What Nock brings to the fore is the extent to which WWI may be viewed as the opposite of a conspiracy by Germany. If there was a conspiracy it would have been by the allied Entente powers. To a large degree it was blundered into by state officials, whose desire for peace was fatally undermined by their imperialist ambitions. We should first note that he also touches on how many powerful parties simply wanted peace.
However, small powerful parties in France, Britain, and Russia all pushed for war and created secret treaties amongst each other. As Ralph Raico pointed out, English foreign policy was dominated by a small, secret clique no more answerable to Parliament and the people than a dictatorship like Nazi Germany. Those who knew of England’s secret obligations lied to Parliament and denied their existence.
As Nock shows, English, French and Russian foreign policy was directed against Germany and Austria-Hungary, and military spending was quite large, and much greater than Germany and Austria-Hungary’s. All three had powerful cliques who were aggressive towards the Central Powers. They were bound by secret treaties, though this alliance was not publicly acknowledged.

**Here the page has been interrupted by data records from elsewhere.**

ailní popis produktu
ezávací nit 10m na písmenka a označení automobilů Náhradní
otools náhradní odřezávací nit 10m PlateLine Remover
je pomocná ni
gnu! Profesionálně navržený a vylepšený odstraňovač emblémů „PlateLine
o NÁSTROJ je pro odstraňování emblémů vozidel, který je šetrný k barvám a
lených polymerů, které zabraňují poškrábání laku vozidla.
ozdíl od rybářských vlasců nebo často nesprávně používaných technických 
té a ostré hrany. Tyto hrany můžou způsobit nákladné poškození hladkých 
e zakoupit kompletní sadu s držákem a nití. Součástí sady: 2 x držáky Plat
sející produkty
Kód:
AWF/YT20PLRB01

In Nock’s book, this is roughly what happened to start WWI: Serbia and the Balkans had a foreign policy dominated by Russia. The assassins of Archduke Ferdinand were linked to the Russian pro-war clique. Russia had been “test” mobilizing since the spring of 1914, and its army alone was equal to Germany and Austria-Hungary combined. Russia had a secret treaty with France calling for France to support Russia if Russia mobilized and went to war. The UK had a secret treaty with France calling for it to support France during war, and to a much lesser but important degree, Russia. Bound by secret treaties all three powers found themselves thrust into war. Germany saw itself encircled by superior numbers. (Therefore it had to defeat France and Russia in decisive battles before it succumbed in a war of attrition. Similar to Israel’s situation when faced with a land war against three neighbors.)
The assassination of the Archduke Ferdinand, conveniently for the Pro-War Entente cliques, set off the train of powder to the powder keg of a general European war of France, Russia and England against Germany and Austria-Hungary.

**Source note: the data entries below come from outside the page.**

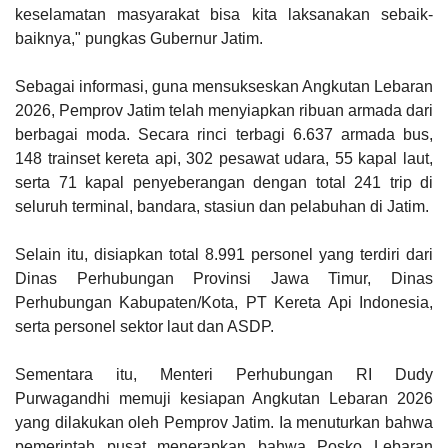
keselamatan masyarakat bisa kita laksanakan sebaik-
baiknya," pungkas Gubernur Jatim.
Sebagai informasi, guna mensukseskan Angkutan Lebaran
2026, Pemprov Jatim telah menyiapkan ribuan armada dari
berbagai moda. Secara rinci terbagi 6.637 armada bus,
148 trainset kereta api, 302 pesawat udara, 55 kapal laut,
serta 71 kapal penyeberangan dengan total 241 trip di
seluruh terminal, bandara, stasiun dan pelabuhan di Jatim.
Selain itu, disiapkan total 8.991 personel yang terdiri dari
Dinas Perhubungan Provinsi Jawa Timur, Dinas
Perhubungan Kabupaten/Kota, PT Kereta Api Indonesia,
serta personel sektor laut dan ASDP.
Sementara itu, Menteri Perhubungan RI Dudy
Purwagandhi memuji kesiapan Angkutan Lebaran 2026
yang dilakukan oleh Pemprov Jatim. Ia menuturkan bahwa
pemerintah pusat menerapkan bahwa Posko Lebaran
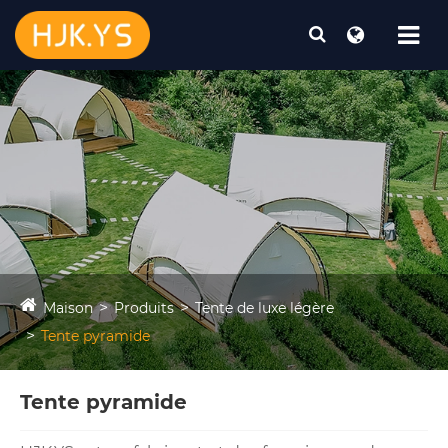
Maison
Produits
Tente de luxe légère
Tente pyramide
Tente pyramide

For sources Nock makes great use of Belgian diplomatic correspondence, which noted little evidence of German aggression. The Soviet Union also released many embarrassing secret documents from the Tsarist archives. Nock highly recommends English Liberals Francis Neilson’s and E. D. Morel’s works of WWI revisionism. (Neilson’s How Diplomats Make War is hard to read, while Nock’s is a breeze. Neilson focuses more on how English and other nations’ diplomats created uncertainty.) It should be noted too that Nock shows evidence that Belgian neutrality was a fig leaf to justify unpopular UK involvement.
Having documentation of a push for war by cliques in Russia, France, and England, Nock shows how German war guilt is a myth and, if anything, pro-war cliques in Russia, France, and England were successful in conspiring for war.

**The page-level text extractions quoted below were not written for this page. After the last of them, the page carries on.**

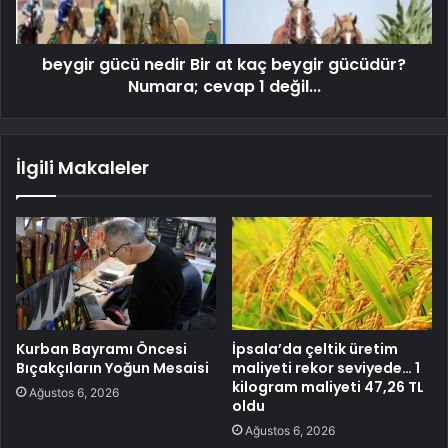
beygir gücü nedir Bir at kaç beygir gücüdür?
Numara; cevap 1 değil...
İlgili Makaleler
Kurban Bayramı Öncesi
İpsala’da çeltik üretim
Bıçakçıların Yoğun Mesaisi
maliyeti rekor seviyede… 1
kilogram maliyeti 47,26 TL
Ağustos 6, 2026
oldu
Ağustos 6, 2026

What makes this book worth reading is not whether this is the best explanation for WWI. It is worth seeing how small groups of state officials engaged in secret actions that led to a catastrophic war, and continually lied throughout the whole process to provide themselves ideological cover. What is fascinating is the great contrast Nock makes between two wholly different views of the origin of the war. While history and reality seem settled and known, people at different times have radically different understandings of the exact same events.